Look through the listing below, and wherever a line has the string "which", copy it.

> _Data under study_:
※ ※ ※
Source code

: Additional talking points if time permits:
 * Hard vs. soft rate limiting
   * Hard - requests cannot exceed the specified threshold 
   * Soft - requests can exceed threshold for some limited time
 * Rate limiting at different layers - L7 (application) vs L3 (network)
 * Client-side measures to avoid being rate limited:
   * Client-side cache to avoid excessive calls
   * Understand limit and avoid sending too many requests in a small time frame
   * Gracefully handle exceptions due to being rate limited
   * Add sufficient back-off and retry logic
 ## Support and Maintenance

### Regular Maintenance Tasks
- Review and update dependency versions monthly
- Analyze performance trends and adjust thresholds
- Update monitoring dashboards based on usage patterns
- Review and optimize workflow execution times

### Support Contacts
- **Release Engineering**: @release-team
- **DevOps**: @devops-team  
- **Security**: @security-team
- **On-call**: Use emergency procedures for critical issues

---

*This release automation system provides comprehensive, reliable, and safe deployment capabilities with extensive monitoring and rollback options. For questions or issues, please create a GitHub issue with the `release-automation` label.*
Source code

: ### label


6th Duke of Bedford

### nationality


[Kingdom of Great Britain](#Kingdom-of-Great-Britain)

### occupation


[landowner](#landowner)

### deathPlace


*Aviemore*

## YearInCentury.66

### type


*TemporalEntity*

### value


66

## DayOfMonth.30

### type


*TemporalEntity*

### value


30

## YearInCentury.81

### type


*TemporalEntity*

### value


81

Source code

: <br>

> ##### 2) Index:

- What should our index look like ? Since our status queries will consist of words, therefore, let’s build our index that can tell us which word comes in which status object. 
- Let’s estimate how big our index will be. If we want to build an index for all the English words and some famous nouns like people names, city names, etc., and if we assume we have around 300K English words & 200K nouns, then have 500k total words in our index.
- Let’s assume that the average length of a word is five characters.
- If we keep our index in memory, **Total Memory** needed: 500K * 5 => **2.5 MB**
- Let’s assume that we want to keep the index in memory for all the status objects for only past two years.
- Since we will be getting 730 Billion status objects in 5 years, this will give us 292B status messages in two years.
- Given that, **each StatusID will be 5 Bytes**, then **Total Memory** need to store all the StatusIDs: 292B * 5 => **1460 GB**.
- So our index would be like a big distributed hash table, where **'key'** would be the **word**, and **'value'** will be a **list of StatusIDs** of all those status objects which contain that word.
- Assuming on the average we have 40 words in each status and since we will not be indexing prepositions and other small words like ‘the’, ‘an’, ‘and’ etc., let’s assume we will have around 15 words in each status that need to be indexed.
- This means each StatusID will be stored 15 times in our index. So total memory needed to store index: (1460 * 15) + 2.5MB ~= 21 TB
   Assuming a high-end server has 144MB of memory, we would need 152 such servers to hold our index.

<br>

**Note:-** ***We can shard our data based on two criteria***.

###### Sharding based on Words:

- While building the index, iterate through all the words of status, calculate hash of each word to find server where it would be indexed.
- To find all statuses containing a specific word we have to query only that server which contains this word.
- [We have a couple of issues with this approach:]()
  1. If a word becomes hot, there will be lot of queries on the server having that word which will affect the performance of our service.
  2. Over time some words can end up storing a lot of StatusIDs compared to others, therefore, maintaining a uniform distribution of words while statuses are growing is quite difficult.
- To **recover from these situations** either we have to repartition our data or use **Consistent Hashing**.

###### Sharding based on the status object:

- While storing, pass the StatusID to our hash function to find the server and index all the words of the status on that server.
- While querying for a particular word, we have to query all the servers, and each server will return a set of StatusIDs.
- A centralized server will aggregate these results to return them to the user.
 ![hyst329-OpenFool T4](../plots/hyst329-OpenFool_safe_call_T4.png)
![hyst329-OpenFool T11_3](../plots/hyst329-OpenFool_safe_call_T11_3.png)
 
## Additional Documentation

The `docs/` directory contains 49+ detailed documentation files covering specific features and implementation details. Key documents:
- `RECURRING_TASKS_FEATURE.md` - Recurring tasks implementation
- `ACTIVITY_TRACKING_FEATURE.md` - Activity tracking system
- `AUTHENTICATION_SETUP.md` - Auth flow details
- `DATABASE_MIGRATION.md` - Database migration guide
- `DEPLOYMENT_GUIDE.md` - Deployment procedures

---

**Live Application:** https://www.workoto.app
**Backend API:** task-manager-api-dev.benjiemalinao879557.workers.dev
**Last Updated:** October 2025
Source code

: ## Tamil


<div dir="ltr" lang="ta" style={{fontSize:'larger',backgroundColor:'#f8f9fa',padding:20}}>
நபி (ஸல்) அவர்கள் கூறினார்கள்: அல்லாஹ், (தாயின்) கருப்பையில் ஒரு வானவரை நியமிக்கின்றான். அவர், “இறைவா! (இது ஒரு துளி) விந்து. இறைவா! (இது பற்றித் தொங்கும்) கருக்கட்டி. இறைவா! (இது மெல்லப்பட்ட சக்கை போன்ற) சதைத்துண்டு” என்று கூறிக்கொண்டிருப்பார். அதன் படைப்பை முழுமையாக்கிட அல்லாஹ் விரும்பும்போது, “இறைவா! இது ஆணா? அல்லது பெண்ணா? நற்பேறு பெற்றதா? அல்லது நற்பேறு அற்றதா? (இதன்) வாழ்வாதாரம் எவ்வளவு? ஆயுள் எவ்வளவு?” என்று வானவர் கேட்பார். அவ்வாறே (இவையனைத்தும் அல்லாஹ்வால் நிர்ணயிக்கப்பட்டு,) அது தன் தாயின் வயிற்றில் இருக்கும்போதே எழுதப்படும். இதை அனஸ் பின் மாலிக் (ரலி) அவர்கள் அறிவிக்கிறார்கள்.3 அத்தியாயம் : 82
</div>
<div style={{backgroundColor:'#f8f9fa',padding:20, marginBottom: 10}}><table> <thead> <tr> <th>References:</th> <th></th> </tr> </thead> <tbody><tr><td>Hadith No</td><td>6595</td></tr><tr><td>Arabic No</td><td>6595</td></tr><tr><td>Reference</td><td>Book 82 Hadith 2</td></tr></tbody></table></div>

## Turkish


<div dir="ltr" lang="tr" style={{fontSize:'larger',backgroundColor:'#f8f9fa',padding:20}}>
※ ※ ※
> _Solved exercise_:
- What should our index look like ? Since our status queries will consist of words, therefore, let’s build our index that can tell us which word comes in which status object. 
- So our index would be like a big distributed hash table, where **'key'** would be the **word**, and **'value'** will be a **list of StatusIDs** of all those status objects which contain that word.
- To find all statuses containing a specific word we have to query only that server which contains this word.
  1. If a word becomes hot, there will be lot of queries on the server having that word which will affect the performance of our service.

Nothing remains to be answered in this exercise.